La Stampa 28.1.19
Risarcimento alla Russia per l’assedio di Leningrado
La
Germania ha donato ieri 12 milioni di euro alla Russia, come «gesto
umanitario» in occasione del 75esimo anniversario della fine
dell’Assedio di Leningrado
di Letizia Tortello
Il
27 gennaio è il Giorno della Memoria delle vittime dell’Olocausto, una
ricorrenza fissata a livello internazionale, nella data in cui le truppe
dell’Armata Rossa liberarono il campo di concentramento di Auschwitz,
nel 1945. Esattamente un anno prima, il giorno 27 è stata la fine di un
altro genocidio, sempre compiuto dal Terzo Reich: dopo 900 giorni, nel
1944 finiva il più lungo assedio della Seconda guerra mondiale.
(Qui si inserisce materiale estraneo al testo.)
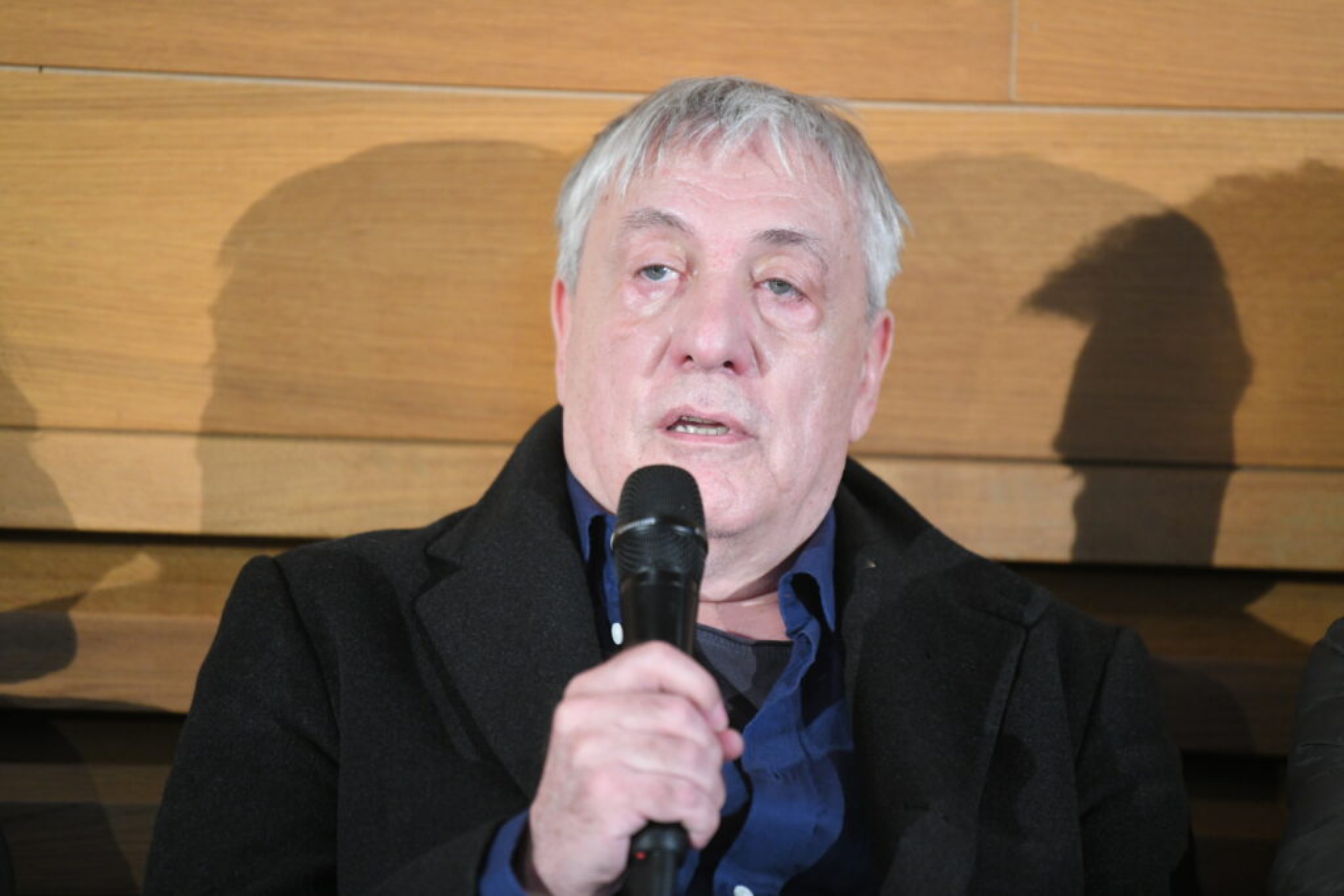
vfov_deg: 6.9
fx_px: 7467
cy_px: 448
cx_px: 672
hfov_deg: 10.3
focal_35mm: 200
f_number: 2.8
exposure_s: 1/250
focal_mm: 200
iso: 3200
La
Wehrmacht tedesca voleva annientare la città russa di Leningrado, oggi
San Pietroburgo: l’assalto durò dall’8 settembre del ’41 al 27 gennaio
’44. Causò più di un milione di vittime civili, morte per fame e
disperazione, compresi centinaia di migliaia di bambini. Fu una delle
più cocenti sconfitte della «Blitzkriege» di Adolf Hitler contro la
Russia sovietica, che oppose un’inattesa resistenza alle forze armate
tedesche.
Per ristrutturare un ospedale
La città di
Leningrado era uno dei tre obiettivi principali dell’Operazione
Barbarossa contro i bolscevichi, annunciata nel Mein Kampf. Nel giorno
del 75° anniversario dalla fine dell’assedio, ieri, il governo tedesco
ha annunciato lo stanziamento di 12 milioni in favore di Mosca, per
contribuire al riammodernamento di un ospedale che ancora oggi cura
reduci di guerra. I fondi verranno anche utilizzati per la creazione di
un centro per le relazioni russo-tedesche, come hanno annunciato i
ministeri degli Esteri di Mosca e Berlino in una dichiarazione
congiunta.
A San Pietroburgo le celebrazioni del ricordo
dell’assedio si sono trasformate in una parata trionfale: la città è
tornata simbolicamente al 1944, durante l’assedio, con tanto di annunci
radiofonici dei raid aerei. Il presidente russo Vladimir Putin ha
assistito alla sfilata con oltre 2500 soldati in uniformi moderne e
d’epoca, e carri armati. Susanne Schattenberg, storica e direttrice del
Centro di ricerca dell’Est Europa dell’Università di Brema, ha spiegato
ai giornali tedeschi in che situazione disperata e disumana si trovava
la gente di Leningrado in quei 900 giorni: «C’era chi mangiava l’erba,
chi uccideva i cani e gatti, il cannibalismo era una pratica diffusa per
sopravvivenza. Nel milione di morti e più, molti si spegnevano per fame
e con sofferenze indicibili». Si moriva nei letti, straziati da spasmi e
dolori muscolari. «E allora si mangiava la carne di chi non era
sopravvissuto», conclude la ricercatrice.